PEPFAR has indeed made a huge difference in HIV/AIDS treatments, and continue to reduce the impact of price on access to essential HIV/AIDS medicines in Nigeria. According to the UN Annual report, progress over the past decade has cut the death toll for the disease, mainly due to better access to drugs that can both treat and prevent the human immunodeficiency virus (HIV), which causes AIDS.
To reach our established goal of ZERO AIDS-Related deaths however, we must all stand up and continue to advocate for trade laws and policies that allow generic medicines to flourish.
If generic medicines flourish, the price of the needed drugs will stay low due to competitive pricing, and PEPFAR, UNICEF, Global Fund and the millions of other community service organisations (CSOs) can continue to acquire medicines and make them available to the poor, who cannot afford them!
According to new data in the 2009 AIDS epidemic update, new HIV infections have been reduced by 17% over the past eight years. Since 2001, when the United Nations Declaration of Commitment on HIV/AIDS was signed, the number of new infections in sub-Saharan Africa is approximately 15% lower, which is about 400 000 fewer infections in 2008.
Knowing your HIV status is a step in the right direction for preventing the spread of HIV infection to the unsuspecting. If you have engaged yourself in any sexual activities with someone who is not your spouse or with multiple sexual partners, you may have contracted HIV. It is very important that you go for HIV-testing to determine your current status.
HIV-counseling and testing provides a gateway for care, support and treatment. These services are available free of charge for anyone in most Health Institutions in Nigeria.
Many people are still afraid to know their status. Even the most educated people and the wealthy are unaware. We cannot, however, succeed at creating a generation with ZERO NEW INFECTIONS, if we do not know our statuses.
KNOW YOUR STATUS. It is the only swag available to us, young people. And after you know your status? Abstain, be faithful, and use a condom, as the case may be.
Let us be that generation with ZERO NEW INFECTIONS.
More than the virus, more than a lack of access to medicines, more than a lack of comprehensive care in certain localities, discrimination continues to be touted as the biggest killer of people living with HIV/AIDS (PLWHA)!
Working with patients on a day-to-day basis, across different departments of the hospital, you come into close contact with many PLWHA. Through interactions with them, you realize that their biggest fear is not that they will one day die because of the virus. Their biggest fear tends to be that their spouses do not know yet and may incidentally find out, or that their colleagues at work may find out, or that the schoolmates of their children may find out.

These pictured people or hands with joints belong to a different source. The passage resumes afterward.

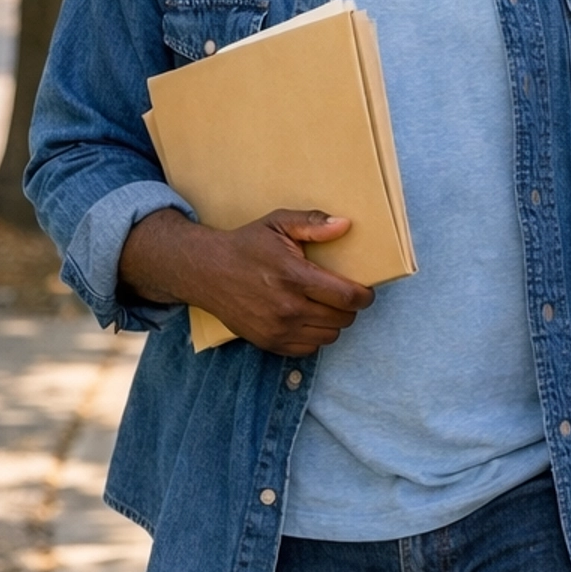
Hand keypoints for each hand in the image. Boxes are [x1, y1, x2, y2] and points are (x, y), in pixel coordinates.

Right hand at [119, 207, 375, 354]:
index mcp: (293, 277)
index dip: (364, 296)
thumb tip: (345, 225)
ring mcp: (277, 329)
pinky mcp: (268, 342)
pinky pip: (308, 349)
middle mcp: (287, 308)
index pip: (346, 297)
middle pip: (342, 318)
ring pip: (329, 336)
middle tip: (343, 295)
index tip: (365, 291)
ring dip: (334, 322)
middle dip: (350, 307)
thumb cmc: (246, 245)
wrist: (205, 271)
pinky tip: (308, 319)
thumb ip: (312, 223)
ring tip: (326, 306)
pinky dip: (315, 336)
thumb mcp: (277, 223)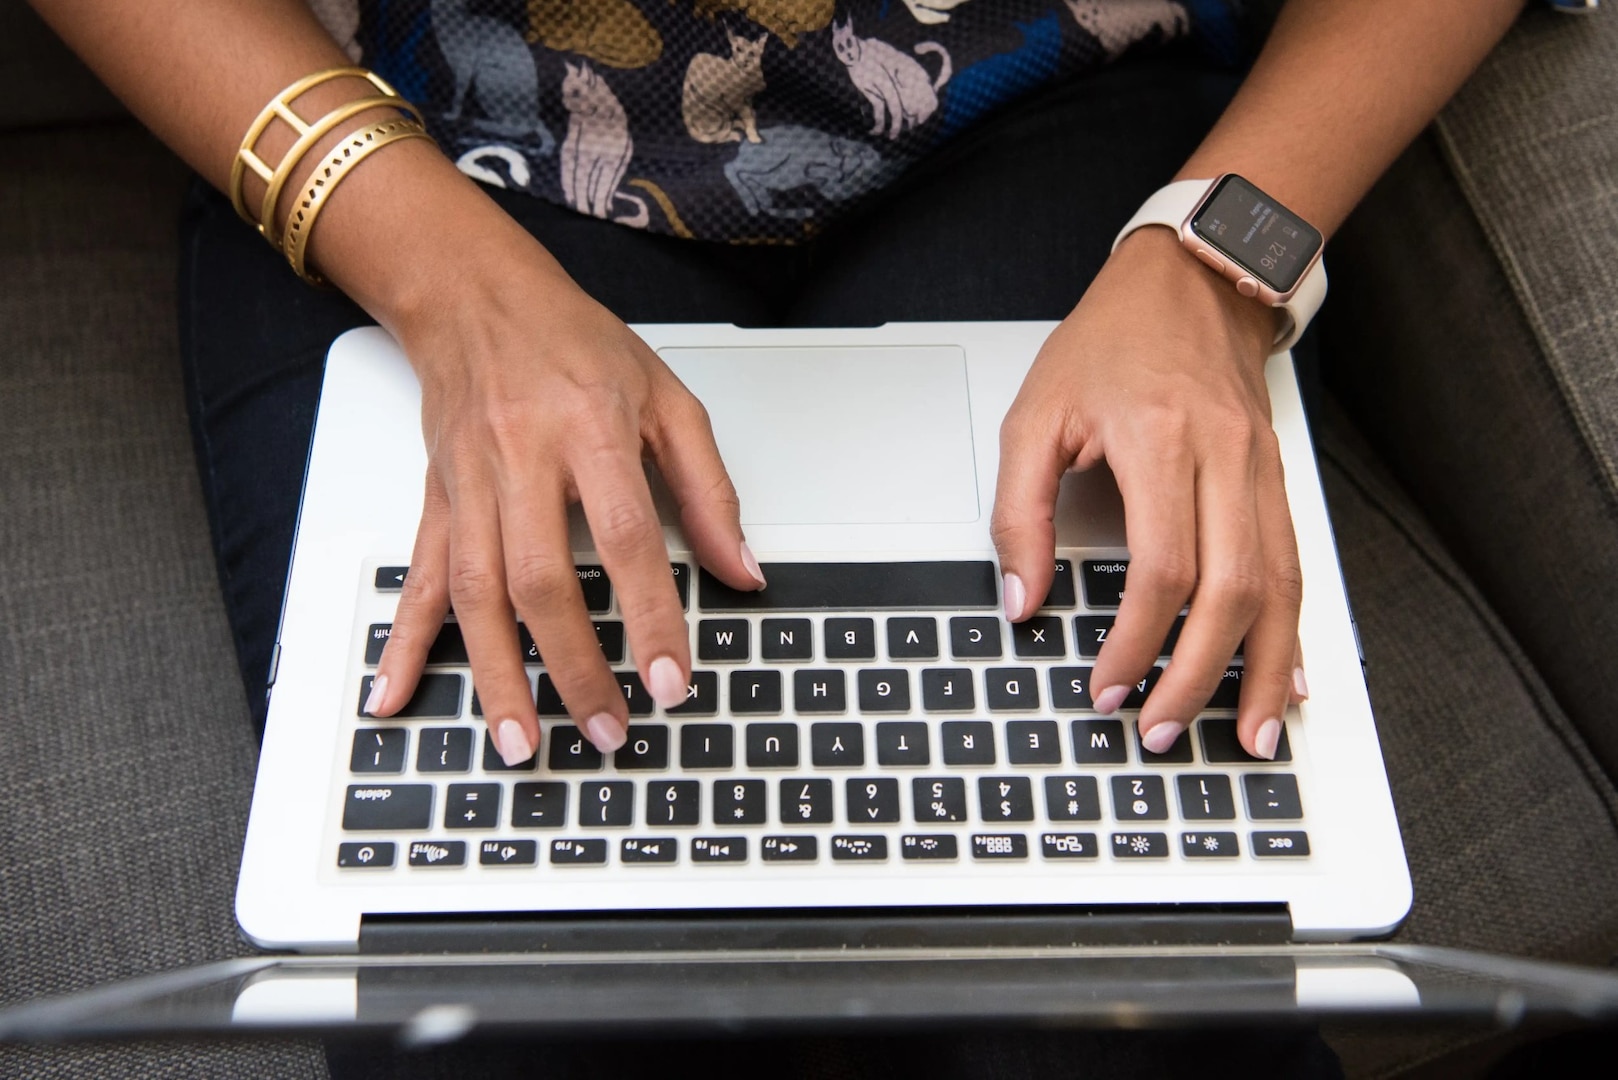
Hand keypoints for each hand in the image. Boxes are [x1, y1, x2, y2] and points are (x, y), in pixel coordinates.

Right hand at [360, 212, 764, 761]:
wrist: (476, 296)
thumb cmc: (575, 344)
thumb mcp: (667, 399)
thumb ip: (709, 490)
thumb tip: (743, 572)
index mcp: (590, 430)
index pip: (626, 538)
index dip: (651, 616)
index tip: (672, 679)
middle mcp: (522, 459)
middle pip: (541, 580)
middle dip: (574, 667)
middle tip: (607, 730)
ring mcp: (470, 485)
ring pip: (475, 595)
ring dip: (497, 676)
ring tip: (521, 742)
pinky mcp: (436, 500)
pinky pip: (417, 579)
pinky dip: (403, 643)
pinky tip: (394, 694)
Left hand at [992, 227, 1306, 758]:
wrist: (1194, 278)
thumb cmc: (1110, 342)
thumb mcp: (1035, 415)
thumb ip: (1019, 512)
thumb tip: (1022, 600)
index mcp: (1162, 440)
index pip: (1162, 568)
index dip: (1136, 641)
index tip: (1106, 686)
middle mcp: (1227, 459)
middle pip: (1232, 591)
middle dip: (1199, 677)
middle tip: (1163, 731)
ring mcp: (1262, 471)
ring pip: (1280, 588)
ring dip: (1264, 671)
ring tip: (1250, 735)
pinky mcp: (1277, 479)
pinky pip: (1296, 566)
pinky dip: (1292, 630)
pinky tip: (1288, 677)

You look into the eyes of these patients, and you know for sure that discrimination and the fear of discrimination is impinging on their quality of life.
The discrimination is killing them faster than the virus.
Our target of ZERO DISCRIMINATION has to be more aggressive. And it starts from educating people about HIV/AIDS, in a bid to institute a paradigm shift. It starts from offering equal opportunities to everyone, irrespective of their statuses. It starts with instituting policies to protect the infected and all other vulnerable members of our society, against all forms of discrimination.
December 1st was World AIDS Day.
Our goal continues to be Zero deaths, zero new infections, zero discrimination. The scramble to zero is the biggest challenge facing us today. We do however have the potential to get there.
Let World AIDS Day 2012, be another cornerstone for a ZERO GENERATION.
Let’s put in our all and get to ZERO!